[Start of section]
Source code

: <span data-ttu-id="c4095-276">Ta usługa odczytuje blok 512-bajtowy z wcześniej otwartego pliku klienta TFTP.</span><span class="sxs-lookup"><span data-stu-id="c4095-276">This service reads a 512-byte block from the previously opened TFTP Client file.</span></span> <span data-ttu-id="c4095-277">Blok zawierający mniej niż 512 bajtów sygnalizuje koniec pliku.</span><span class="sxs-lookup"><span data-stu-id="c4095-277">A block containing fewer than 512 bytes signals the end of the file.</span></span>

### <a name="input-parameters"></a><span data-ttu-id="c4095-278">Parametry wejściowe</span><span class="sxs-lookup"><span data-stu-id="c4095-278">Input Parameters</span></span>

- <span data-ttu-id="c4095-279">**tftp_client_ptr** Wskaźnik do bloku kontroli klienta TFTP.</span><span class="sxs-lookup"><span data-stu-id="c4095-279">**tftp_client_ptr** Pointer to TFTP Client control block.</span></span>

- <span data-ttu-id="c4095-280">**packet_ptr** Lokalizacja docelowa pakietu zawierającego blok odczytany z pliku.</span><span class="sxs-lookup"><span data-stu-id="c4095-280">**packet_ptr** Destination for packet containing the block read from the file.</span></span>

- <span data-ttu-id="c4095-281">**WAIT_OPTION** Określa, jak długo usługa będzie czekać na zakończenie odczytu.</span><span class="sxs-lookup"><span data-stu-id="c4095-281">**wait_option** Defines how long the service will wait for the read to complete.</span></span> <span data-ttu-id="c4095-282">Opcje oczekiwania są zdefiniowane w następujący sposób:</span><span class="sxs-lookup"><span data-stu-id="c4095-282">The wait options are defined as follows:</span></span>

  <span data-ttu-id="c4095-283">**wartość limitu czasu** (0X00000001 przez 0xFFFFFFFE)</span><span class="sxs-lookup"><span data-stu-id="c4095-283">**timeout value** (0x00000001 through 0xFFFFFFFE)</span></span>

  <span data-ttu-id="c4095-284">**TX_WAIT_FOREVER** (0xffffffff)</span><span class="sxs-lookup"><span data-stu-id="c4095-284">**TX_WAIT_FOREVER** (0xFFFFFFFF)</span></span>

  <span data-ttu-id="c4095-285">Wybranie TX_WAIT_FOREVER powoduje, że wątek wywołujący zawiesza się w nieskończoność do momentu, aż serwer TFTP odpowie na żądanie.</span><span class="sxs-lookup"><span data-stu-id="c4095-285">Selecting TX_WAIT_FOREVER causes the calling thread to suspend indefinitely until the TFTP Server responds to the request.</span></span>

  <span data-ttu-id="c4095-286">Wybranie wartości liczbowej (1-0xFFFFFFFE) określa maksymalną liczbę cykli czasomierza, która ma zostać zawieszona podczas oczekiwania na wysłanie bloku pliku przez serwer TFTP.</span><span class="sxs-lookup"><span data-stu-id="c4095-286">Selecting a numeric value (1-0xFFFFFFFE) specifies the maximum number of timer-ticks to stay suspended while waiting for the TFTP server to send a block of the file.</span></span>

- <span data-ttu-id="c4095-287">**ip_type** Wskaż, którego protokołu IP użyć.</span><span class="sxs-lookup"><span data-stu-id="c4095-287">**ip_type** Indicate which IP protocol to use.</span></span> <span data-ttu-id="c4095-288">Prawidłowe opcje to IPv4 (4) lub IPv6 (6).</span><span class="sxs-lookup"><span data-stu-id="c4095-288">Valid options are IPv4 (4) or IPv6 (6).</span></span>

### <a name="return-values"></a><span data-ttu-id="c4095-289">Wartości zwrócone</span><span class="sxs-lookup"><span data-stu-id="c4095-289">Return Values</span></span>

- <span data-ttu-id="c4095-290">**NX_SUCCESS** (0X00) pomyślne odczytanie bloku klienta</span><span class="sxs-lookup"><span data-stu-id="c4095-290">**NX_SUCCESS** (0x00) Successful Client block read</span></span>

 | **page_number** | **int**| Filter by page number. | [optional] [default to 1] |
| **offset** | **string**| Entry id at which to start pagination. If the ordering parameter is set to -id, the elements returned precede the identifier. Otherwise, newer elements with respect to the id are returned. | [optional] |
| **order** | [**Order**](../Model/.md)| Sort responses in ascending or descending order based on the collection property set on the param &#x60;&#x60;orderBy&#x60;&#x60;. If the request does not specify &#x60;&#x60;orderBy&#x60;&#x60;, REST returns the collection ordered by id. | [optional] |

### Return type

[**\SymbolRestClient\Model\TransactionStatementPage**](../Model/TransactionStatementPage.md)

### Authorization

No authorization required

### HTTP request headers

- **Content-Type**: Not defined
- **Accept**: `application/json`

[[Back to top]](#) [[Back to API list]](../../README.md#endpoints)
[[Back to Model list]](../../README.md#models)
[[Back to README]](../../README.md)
[End of section]
**ACTIVITY**: Including any blank lines, repeat the data exactly.

**RESPONSE AREA**:
Source code

: <span data-ttu-id="c4095-276">Ta usługa odczytuje blok 512-bajtowy z wcześniej otwartego pliku klienta TFTP.</span><span class="sxs-lookup"><span data-stu-id="c4095-276">This service reads a 512-byte block from the previously opened TFTP Client file.</span></span> <span data-ttu-id="c4095-277">Blok zawierający mniej niż 512 bajtów sygnalizuje koniec pliku.</span><span class="sxs-lookup"><span data-stu-id="c4095-277">A block containing fewer than 512 bytes signals the end of the file.</span></span>

### <a name="input-parameters"></a><span data-ttu-id="c4095-278">Parametry wejściowe</span><span class="sxs-lookup"><span data-stu-id="c4095-278">Input Parameters</span></span>

- <span data-ttu-id="c4095-279">**tftp_client_ptr** Wskaźnik do bloku kontroli klienta TFTP.</span><span class="sxs-lookup"><span data-stu-id="c4095-279">**tftp_client_ptr** Pointer to TFTP Client control block.</span></span>

- <span data-ttu-id="c4095-280">**packet_ptr** Lokalizacja docelowa pakietu zawierającego blok odczytany z pliku.</span><span class="sxs-lookup"><span data-stu-id="c4095-280">**packet_ptr** Destination for packet containing the block read from the file.</span></span>

- <span data-ttu-id="c4095-281">**WAIT_OPTION** Określa, jak długo usługa będzie czekać na zakończenie odczytu.</span><span class="sxs-lookup"><span data-stu-id="c4095-281">**wait_option** Defines how long the service will wait for the read to complete.</span></span> <span data-ttu-id="c4095-282">Opcje oczekiwania są zdefiniowane w następujący sposób:</span><span class="sxs-lookup"><span data-stu-id="c4095-282">The wait options are defined as follows:</span></span>

  <span data-ttu-id="c4095-283">**wartość limitu czasu** (0X00000001 przez 0xFFFFFFFE)</span><span class="sxs-lookup"><span data-stu-id="c4095-283">**timeout value** (0x00000001 through 0xFFFFFFFE)</span></span>

  <span data-ttu-id="c4095-284">**TX_WAIT_FOREVER** (0xffffffff)</span><span class="sxs-lookup"><span data-stu-id="c4095-284">**TX_WAIT_FOREVER** (0xFFFFFFFF)</span></span>

  <span data-ttu-id="c4095-285">Wybranie TX_WAIT_FOREVER powoduje, że wątek wywołujący zawiesza się w nieskończoność do momentu, aż serwer TFTP odpowie na żądanie.</span><span class="sxs-lookup"><span data-stu-id="c4095-285">Selecting TX_WAIT_FOREVER causes the calling thread to suspend indefinitely until the TFTP Server responds to the request.</span></span>

  <span data-ttu-id="c4095-286">Wybranie wartości liczbowej (1-0xFFFFFFFE) określa maksymalną liczbę cykli czasomierza, która ma zostać zawieszona podczas oczekiwania na wysłanie bloku pliku przez serwer TFTP.</span><span class="sxs-lookup"><span data-stu-id="c4095-286">Selecting a numeric value (1-0xFFFFFFFE) specifies the maximum number of timer-ticks to stay suspended while waiting for the TFTP server to send a block of the file.</span></span>

- <span data-ttu-id="c4095-287">**ip_type** Wskaż, którego protokołu IP użyć.</span><span class="sxs-lookup"><span data-stu-id="c4095-287">**ip_type** Indicate which IP protocol to use.</span></span> <span data-ttu-id="c4095-288">Prawidłowe opcje to IPv4 (4) lub IPv6 (6).</span><span class="sxs-lookup"><span data-stu-id="c4095-288">Valid options are IPv4 (4) or IPv6 (6).</span></span>

### <a name="return-values"></a><span data-ttu-id="c4095-289">Wartości zwrócone</span><span class="sxs-lookup"><span data-stu-id="c4095-289">Return Values</span></span>

- <span data-ttu-id="c4095-290">**NX_SUCCESS** (0X00) pomyślne odczytanie bloku klienta</span><span class="sxs-lookup"><span data-stu-id="c4095-290">**NX_SUCCESS** (0x00) Successful Client block read</span></span>

 | **page_number** | **int**| Filter by page number. | [optional] [default to 1] |
| **offset** | **string**| Entry id at which to start pagination. If the ordering parameter is set to -id, the elements returned precede the identifier. Otherwise, newer elements with respect to the id are returned. | [optional] |
| **order** | [**Order**](../Model/.md)| Sort responses in ascending or descending order based on the collection property set on the param &#x60;&#x60;orderBy&#x60;&#x60;. If the request does not specify &#x60;&#x60;orderBy&#x60;&#x60;, REST returns the collection ordered by id. | [optional] |

### Return type

[**\SymbolRestClient\Model\TransactionStatementPage**](../Model/TransactionStatementPage.md)

### Authorization

No authorization required

### HTTP request headers

- **Content-Type**: Not defined
- **Accept**: `application/json`

[[Back to top]](#) [[Back to API list]](../../README.md#endpoints)
[[Back to Model list]](../../README.md#models)
[[Back to README]](../../README.md)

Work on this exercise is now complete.